There were no giggles in her voice when she replied. Her voice was flat, austere, and just a little frightening: a faint taste of winter in the warm June air of their third-floor walkup apartment. “I don’t like to freeload, Bart. And I won’t. Ever.”

For a week and a half he had turned her quirky little proposal over in his mind, wondering just what in the hell he was suppose to do to bring in his half of the seven hundred and fifty dollars (and probably more like three-quarters of it, the way it’ll turn out, he thought) on the next twenty or so weekends. He was a little old to be mowing lawns for quarters. And Mary had gotten a look-a smug sort of look-that gave him the idea that she had either landed something or was land-ing something. Better get on your track shoes, Bart, he thought, and had to laugh out loud at himself.
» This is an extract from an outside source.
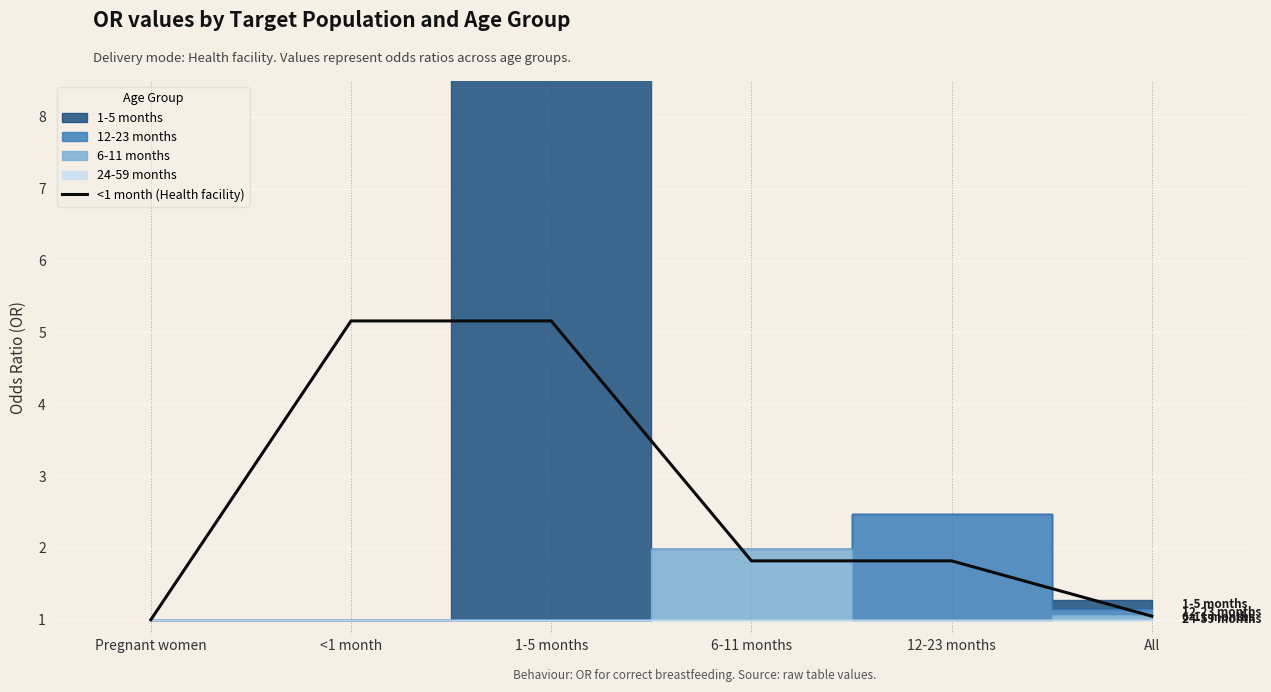

What is the maximum value for <1 month (Health facility)?

5.2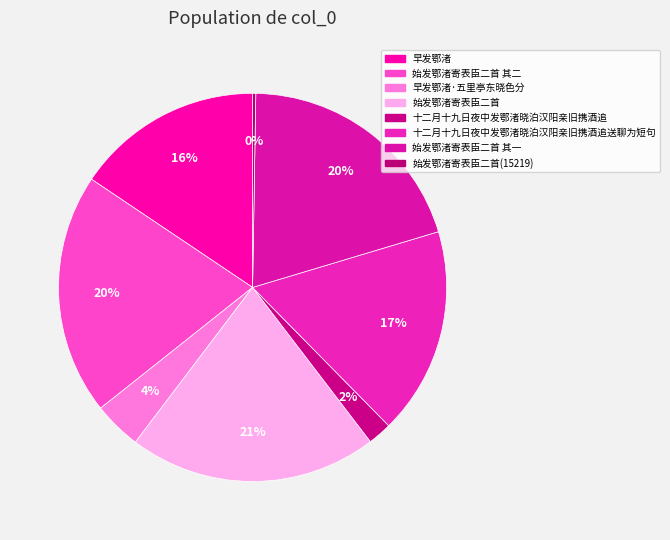

Rank the categories by value from highest to lowest.

始发鄂渚寄表臣二首, 始发鄂渚寄表臣二首 其二, 始发鄂渚寄表臣二首 其一, 十二月十九日夜中发鄂渚晓泊汉阳亲旧携酒追送聊为短句, 早发鄂渚, 早发鄂渚·五里亭东晓色分, 十二月十九日夜中发鄂渚晓泊汉阳亲旧携酒追, 始发鄂渚寄表臣二首(15219)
Pretty fine days, weren’t they, Freddy? he asked himself now as Forrest Tucker and “F Troop” gave way to a cereal commercial where an animated rabbit preached that “Trix are for kids.” They were, Georgie. They were fucking great days.

One day he had been unlocking his car after work, and he had happened to look at the big industrial smokestack behind dry-cleaning, and it came to him.

He had put the keys back in his pocket and went in to talk to Don Tarkington. Don leaned back in his chair, looked at him from under shaggy eyebrows that were even then turning white (as were the hairs which bushed out of his ears and curled from his nostrils), hands steepled on his chest.

“Paint the stack,” Don said.

He nodded.

“Weekends.”

He nodded again.

“Flat fee-three hundred dollars.”

And again.

“You’re crazy.”

He burst out laughing.

Don smiled a little. “You got a dope habit, Bart?”

“No,” he said. “But I’ve got a little thing on with Mary.”

“A bet?” The shaggy eyebrows went up half a mile

“More gentlemanly than that. A wager, I guess you’d call it. Anyway, Don, the stack needs the paint, and I need the three hundred dollars. What do you say? A painting contractor would charge you four and a quarter.”

“You checked.”

“I checked.”

“You crazy bastard,” Don said, and burst out laughing. “You’ll probably kill yourself.”